__WHAT YOU WILL DO__
The answer must be every line below that contains the string "lines".

Saved entries:

== Segment start ==

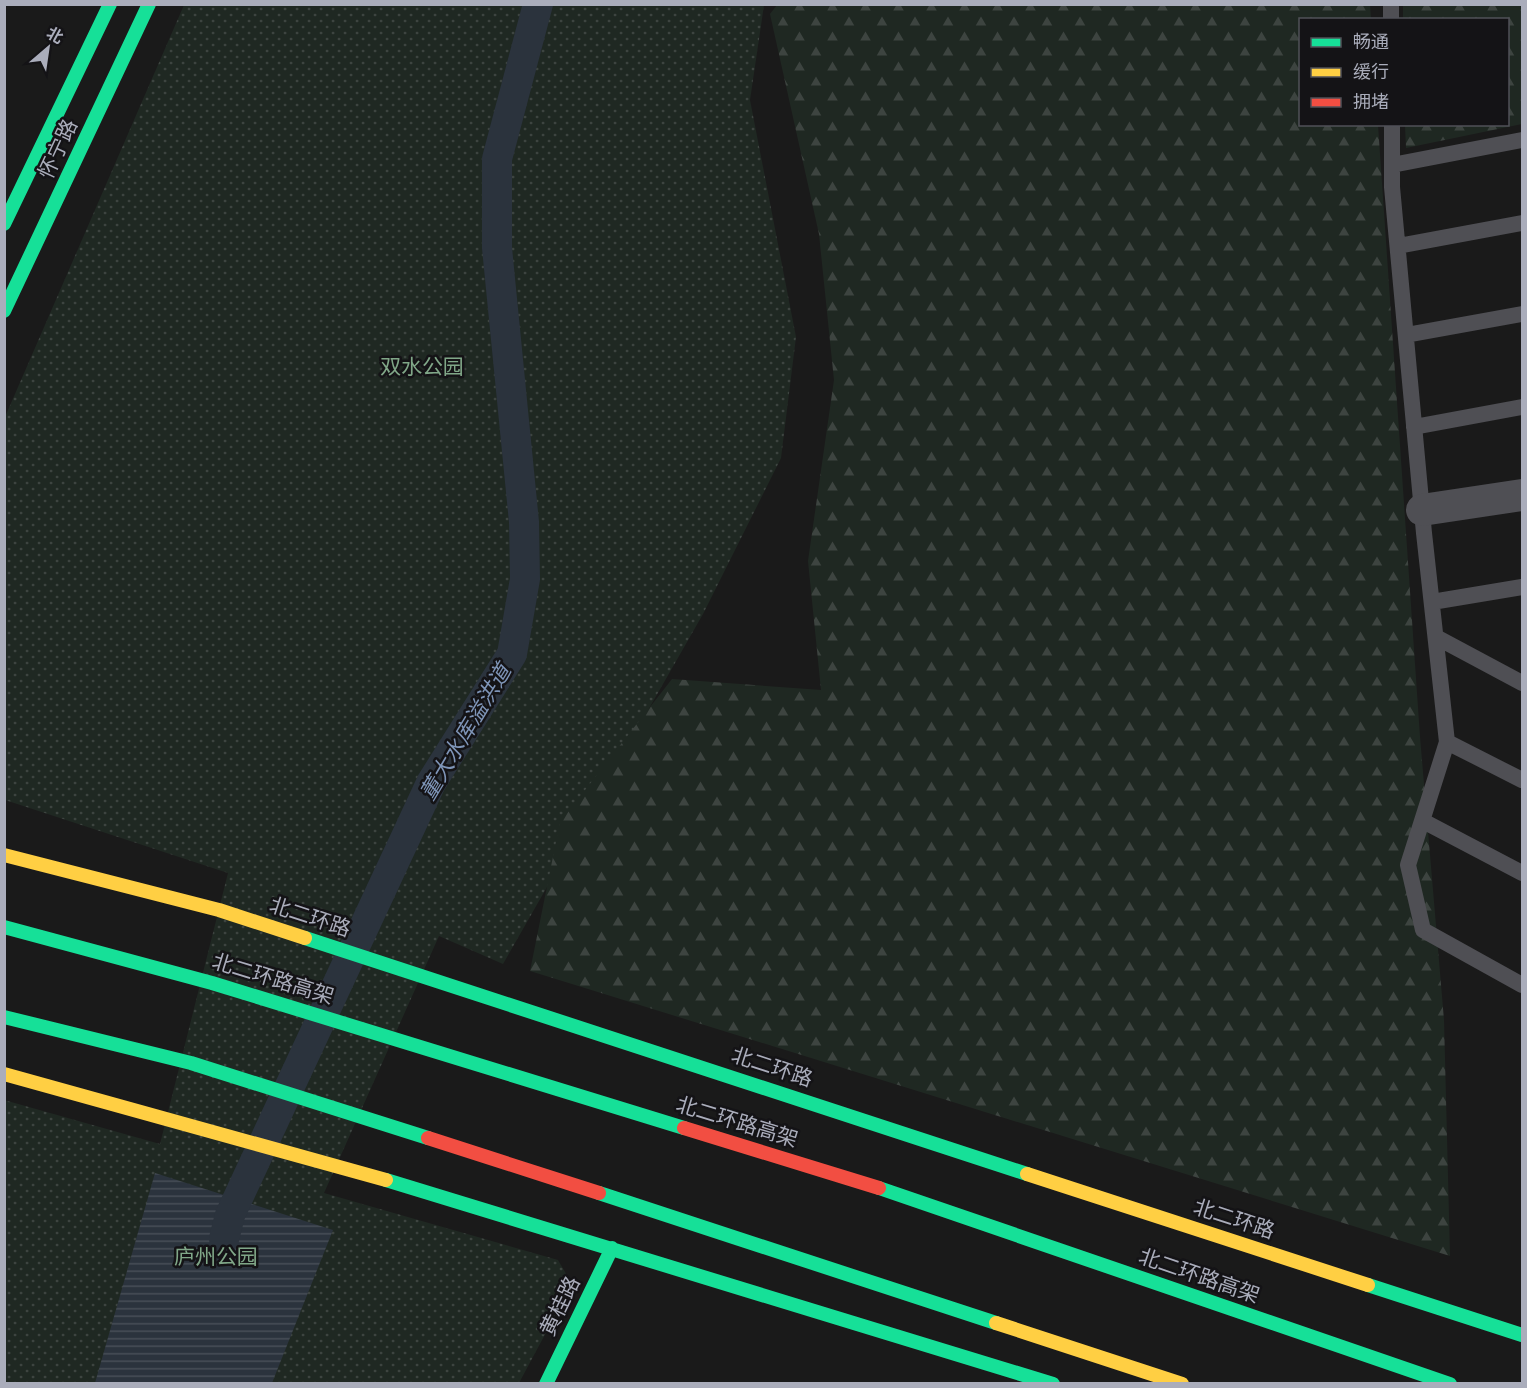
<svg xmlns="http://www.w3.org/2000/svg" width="1527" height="1388" font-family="'Noto Sans','Noto Sans SC',sans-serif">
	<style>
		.green { fill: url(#green-dots) }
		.forest { fill: url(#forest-firs) }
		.water { fill: url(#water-rules) }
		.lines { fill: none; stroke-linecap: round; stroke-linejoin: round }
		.canal { stroke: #2b333d; stroke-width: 30 }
		.lane { stroke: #4f4f54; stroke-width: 16 }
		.street { stroke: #4f4f54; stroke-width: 32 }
		.fast { stroke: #16e098; stroke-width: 14 }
		.slow { stroke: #ffcf43; stroke-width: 14 }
		.jam { stroke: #f24e42; stroke-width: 14 }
		.labels { text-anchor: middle; stroke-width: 5; stroke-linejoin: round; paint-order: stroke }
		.street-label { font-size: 21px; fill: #aaadbb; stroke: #141316 }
		.park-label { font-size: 21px; fill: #80a788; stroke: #141316 }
		.water-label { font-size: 22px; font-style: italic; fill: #7f95b8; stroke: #141316 }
	</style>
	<defs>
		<pattern id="green-dots" width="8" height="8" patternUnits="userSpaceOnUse" patternTransform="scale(1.5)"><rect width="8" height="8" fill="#1f2822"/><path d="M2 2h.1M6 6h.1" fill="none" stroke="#3d4440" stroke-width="1.8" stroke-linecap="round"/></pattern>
		<pattern id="forest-firs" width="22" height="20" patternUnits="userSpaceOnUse" patternTransform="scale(1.5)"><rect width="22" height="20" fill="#1f2822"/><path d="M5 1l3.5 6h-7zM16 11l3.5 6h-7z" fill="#3d4440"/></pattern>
		<pattern id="water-rules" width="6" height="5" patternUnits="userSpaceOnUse" patternTransform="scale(1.5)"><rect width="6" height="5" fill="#2b333d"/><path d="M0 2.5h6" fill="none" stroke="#474e57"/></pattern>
	</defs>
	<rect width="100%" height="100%" fill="#1a1a1a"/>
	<!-- green -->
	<path class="green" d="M 184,5 L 764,5 L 750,100 L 796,337 L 781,458 L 703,614 L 503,964 L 439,936 L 324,1193 L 558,1260 L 572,1284 L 519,1383 L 5,1383 L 4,1100 L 160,1144 L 228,873 L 5,800 L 5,417 Z"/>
	<!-- forest -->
	<path class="forest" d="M 777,5 L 1370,5 L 1371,19 L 1300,20 L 1300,124 L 1378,125 L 1420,737 L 1444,1020 L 1450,1256 L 530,971 L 560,822 L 672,679 L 821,690 L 808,561 L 834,380 L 819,234 L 770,14 Z
		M 1403,5 L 1522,5 L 1522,124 L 1406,148 L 1405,125 L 1508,124 L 1508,20 L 1403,19 Z"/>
	<!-- water -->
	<path class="water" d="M 155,1173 L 333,1230 L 272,1383 L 95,1383 Z"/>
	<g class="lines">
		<!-- canal -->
		<path class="canal" d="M 224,1239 L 230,1215 L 431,783 L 512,654 L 525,579 L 524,522 L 497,248 L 497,159 L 538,4"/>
		<!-- lane -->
		<path class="lane" d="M 1391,20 L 1391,4
			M 1392,124 L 1392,187 L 1424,533 L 1447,742 L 1408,865 L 1423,930 L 1522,985
			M 1392,165 L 1522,140
			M 1398,246 L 1522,223
			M 1406,335 L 1522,314
			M 1414,427 L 1522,407
			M 1432,602 L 1522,587
			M 1436,637 L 1522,683
			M 1447,742 L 1522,780
			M 1423,821 L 1522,873"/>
		<!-- street -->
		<path class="street" d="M 1422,510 L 1522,495"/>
		<!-- fast -->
		<path class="fast" d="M 4,224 L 110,4
			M 4,311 L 149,4
			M 4,927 L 212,983 L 684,1128
			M 305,938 L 1027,1174
			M 4,1017 L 191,1063 L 428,1138
			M 386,1180 L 1053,1384
			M 879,1188 L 1450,1384
			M 599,1193 L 996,1323
			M 1368,1285 L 1522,1335
			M 546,1384 L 612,1248"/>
		<!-- slow -->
		<path class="slow" d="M 4,855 L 219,910 L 305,938
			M 4,1074 L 386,1180
			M 1027,1174 L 1368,1285
			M 996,1323 L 1182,1384"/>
		<!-- jam -->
		<path class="jam" d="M 684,1128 L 879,1188
			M 428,1138 L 599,1193"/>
	</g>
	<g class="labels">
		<!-- street labels -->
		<g class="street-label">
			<text transform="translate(58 149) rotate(-65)" y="7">怀宁路</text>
			<text transform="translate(310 917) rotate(18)" y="7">北二环路</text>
			<text transform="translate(273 979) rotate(17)" y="7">北二环路高架</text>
			<text transform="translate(772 1067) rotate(18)" y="7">北二环路</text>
			<text transform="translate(737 1122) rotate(17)" y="7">北二环路高架</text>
			<text transform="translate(1234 1219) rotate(18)" y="7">北二环路</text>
			<text transform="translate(1199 1276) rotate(19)" y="7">北二环路高架</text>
			<text transform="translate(560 1306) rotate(-64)" y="7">黄桂路</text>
		</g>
		<!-- park labels -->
		<g class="park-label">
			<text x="422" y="374">双水公园</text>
			<text x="216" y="1264">庐州公园</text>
		</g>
		<!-- water labels -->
		<g class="water-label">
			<text transform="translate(465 732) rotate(-59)" y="8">董大水库溢洪道</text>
		</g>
	</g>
	<!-- border -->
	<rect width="1527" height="1388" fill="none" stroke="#aaadbb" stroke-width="12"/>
	<!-- legend -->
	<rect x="1299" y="18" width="210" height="108" fill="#141316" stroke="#505158" stroke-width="1.5"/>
	<rect x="1311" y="38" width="30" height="9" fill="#16e098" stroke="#505158" stroke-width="1.5"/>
	<text x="1353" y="48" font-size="18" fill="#aaadbb">畅通</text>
	<rect x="1311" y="68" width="30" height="9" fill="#ffcf43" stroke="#505158" stroke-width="1.5"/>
	<text x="1353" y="78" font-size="18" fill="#aaadbb">缓行</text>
	<rect x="1311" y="98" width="30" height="9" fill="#f24e42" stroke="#505158" stroke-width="1.5"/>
	<text x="1353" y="108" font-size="18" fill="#aaadbb">拥堵</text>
	<!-- north arrow -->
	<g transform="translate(48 48) rotate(29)" stroke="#141316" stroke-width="4.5" paint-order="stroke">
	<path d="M0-4.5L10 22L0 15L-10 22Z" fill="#aaadbb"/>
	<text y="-9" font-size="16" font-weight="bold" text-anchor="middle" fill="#aaadbb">北</text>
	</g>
</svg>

== Segment end ==

__WRITTEN ANSWER__
		.lines { fill: none; stroke-linecap: round; stroke-linejoin: round }
	<g class="lines">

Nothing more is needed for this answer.